Charles Truman Phillips

Charles Truman Phillips was born in Louin, Jasper County, Mississippi, on November 6, 1922. He attended Antioch School through the tenth grade. Phillips then attended Louin High School for one year. He entered the military on December 31, 1942, earning his high-school diploma while in the service. Phillips entered basic training in Miami, Florida. From there he was sent to Amarillo, Texas, where he was trained as an airplane mechanic. He then received additional training in Seattle, Washington, at the Boeing Aircraft Factory School, where B-17 bombers were manufactured. Phillips was then sent to a series of special training assignments, including gunnery school at Kingman, Arizona, and crew-training school at Pyote, Texas, to practice bombing runs on targets. Here he was given his first permanent assignment as a ball-turret gunner on a B-17. He was then transferred to staging areas in Nebraska, Virginia, and finally at Camp Kilmer, New Jersey. On June 2, 1944, he sailed to England on the New Amsterdamas part of the Eighth Air Force, arriving there on June 9, 1944. The invasion of Normandy, or D-Day, occurred on June 6, 1944.
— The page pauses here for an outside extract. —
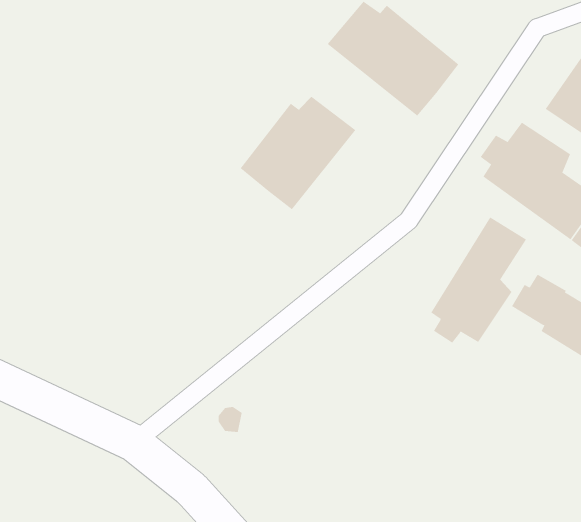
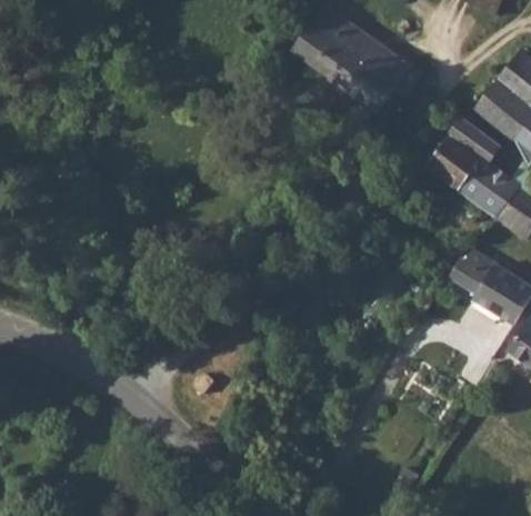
building: [240,96,356,210] -> none
building: [430,217,527,343] -> none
After arriving in England, Phillips was stationed at an air base near Kimbolden. He flew twenty-five bombing missions over Europe between July and September of 1944. Phillips returned to the United States on the Queen Mary in November of 1944. He was honorably discharged on September 30, 1945.

Phillips married Jessie Lee Montgomery on February 17, 1945. They had three children: Charles Danny (deceased), Ruby Faye, and Mary Loleeta. Phillips has been an active member of Antioch Baptist Church since 1945. He worked at the Northern Electric plant in Bay Springs, Jasper County, Mississippi, and then for Sumrall Oil in Bay Springs. Phillips later worked for Sumrall Vending as a money-room manager. Phillips retired at the age of seventy-seven.

 

Scope and Content Note:

This collection consists of a photocopy of an original diary documenting a series of twenty-five bombing missions in Czechoslovakia, Denmark, France, Germany, and the Netherlands from July 11 to September 30, 1944, and a copy print of a photograph of Phillips around the time of his military service. A table of contents lists the mission numbers and bombing targets. The entries contain dates, targets, bomb loads, amount of fuel on board, and aircraft damage. Phillips frequently includes vivid details about teamwork during a mission, mechanical failures en route, and bombing action he witnessed, always noting the number of men parachuting from airplanes in his squadron. Sheet 19c is an epitaph for the bomber, Mairzy Doats, that crashed in the English Channel with only two survivors. Mission 22 is the most detailed in the diary, relating a near-fatal attack on the plane and how Phillips and others saved their wounded crewmen, made the plane lighter, and returned to base safely. Phillips's descriptions are succinct, but his tone in recounting events is understated. Consequently, the researcher may better understand how such crewmen were able to function well under the stress of battle.

 

Series Identification:

Series 1: Diary (photocopy). 1944. 1 folder.

 

Series 2: Photograph (copy print). ca. 1944. 1 folder.